» Work to complete
The answer should be an exact repeat of the stretch of material below from the line containing "Eye Protection Filtered Eyeware" through the line containing "Lab Contacts |".

##########

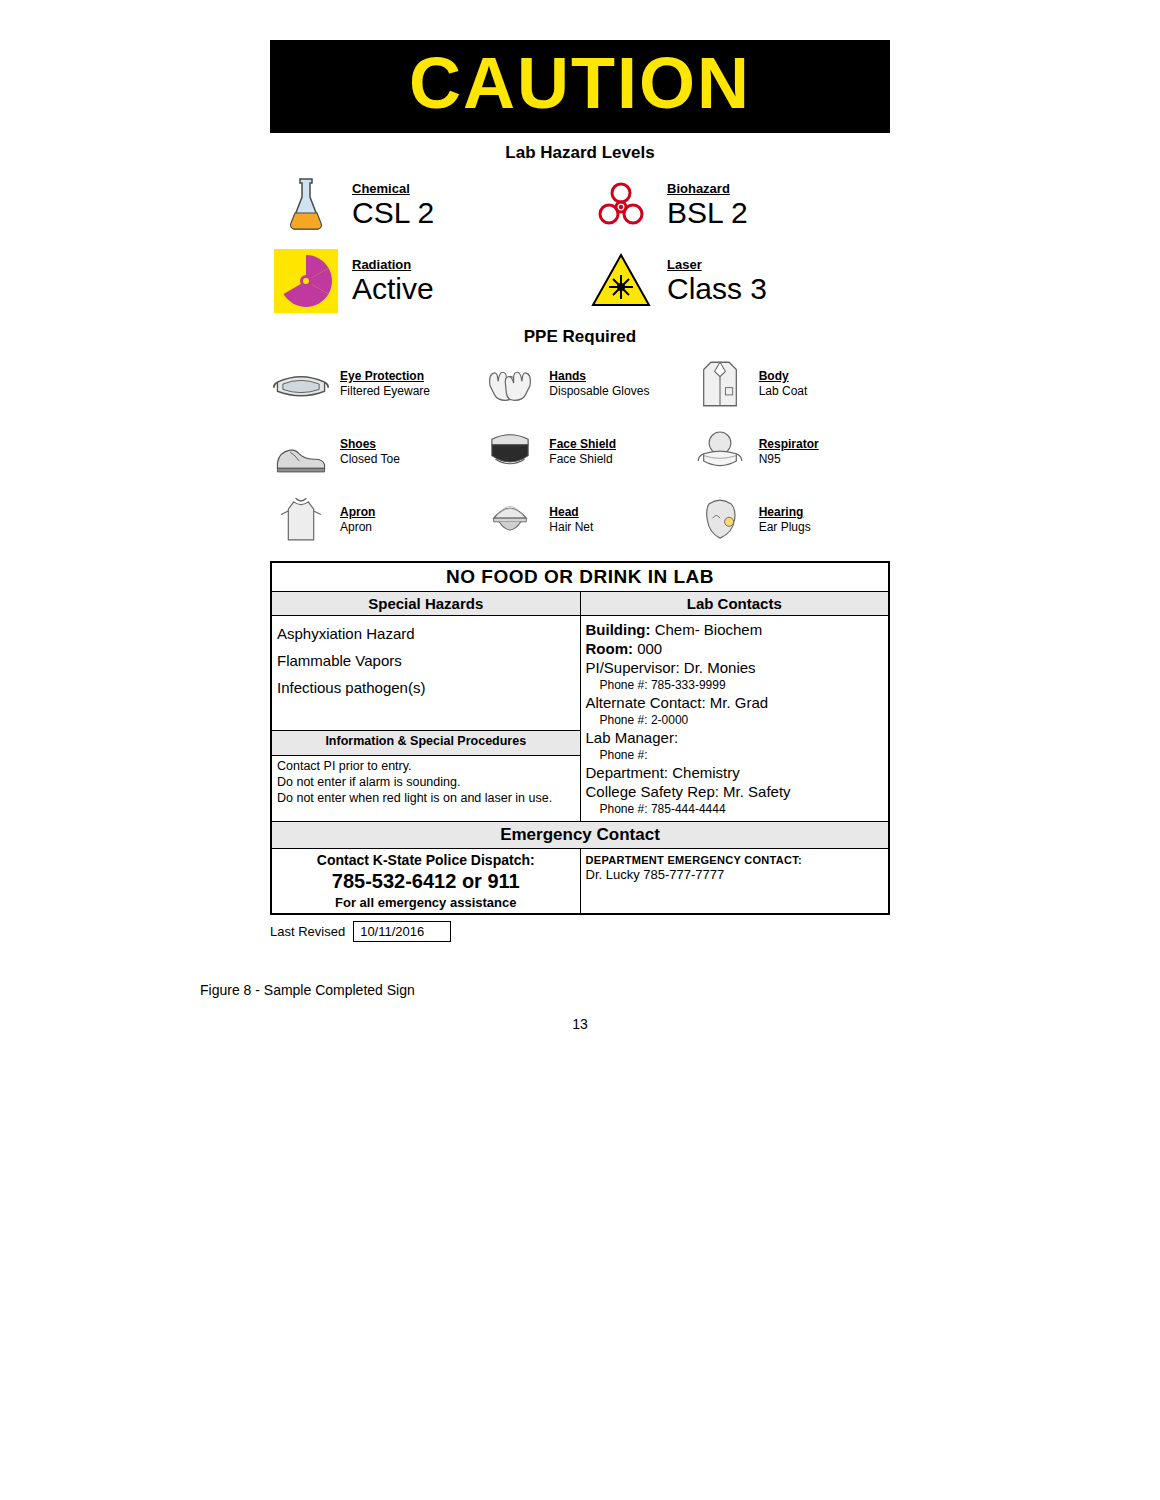CAUTION
Lab Hazard Levels
Chemical CSL 2
Biohazard BSL 2
Radiation Active
Laser Class 3
PPE Required
Eye Protection Filtered Eyeware
Hands Disposable Gloves
Body Lab Coat
Shoes Closed Toe
Face Shield Face Shield
Respirator N95
Apron Apron
Head Hair Net
Hearing Ear Plugs
| NO FOOD OR DRINK IN LAB |
| Special Hazards | Lab Contacts |
| Asphyxiation Hazard Flammable Vapors Infectious pathogen(s) | Building: Chem- Biochem Room: 000 PI/Supervisor: Dr. Monies Phone #: 785-333-9999 Alternate Contact: Mr. Grad Phone #: 2-0000 Lab Manager: Phone #: Department: Chemistry College Safety Rep: Mr. Safety Phone #: 785-444-4444 |
| Information & Special Procedures |
| Contact PI prior to entry. Do not enter if alarm is sounding. Do not enter when red light is on and laser in use. |
| Emergency Contact |
| Contact K-State Police Dispatch: 785-532-6412 or 911 For all emergency assistance | DEPARTMENT EMERGENCY CONTACT: Dr. Lucky 785-777-7777 |
Last Revised 10/11/2016
Figure 8 - Sample Completed Sign
13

##########

» Your response
Eye Protection Filtered Eyeware
Hands Disposable Gloves
Body Lab Coat
Shoes Closed Toe
Face Shield Face Shield
Respirator N95
Apron Apron
Head Hair Net
Hearing Ear Plugs
| NO FOOD OR DRINK IN LAB |
| Special Hazards | Lab Contacts |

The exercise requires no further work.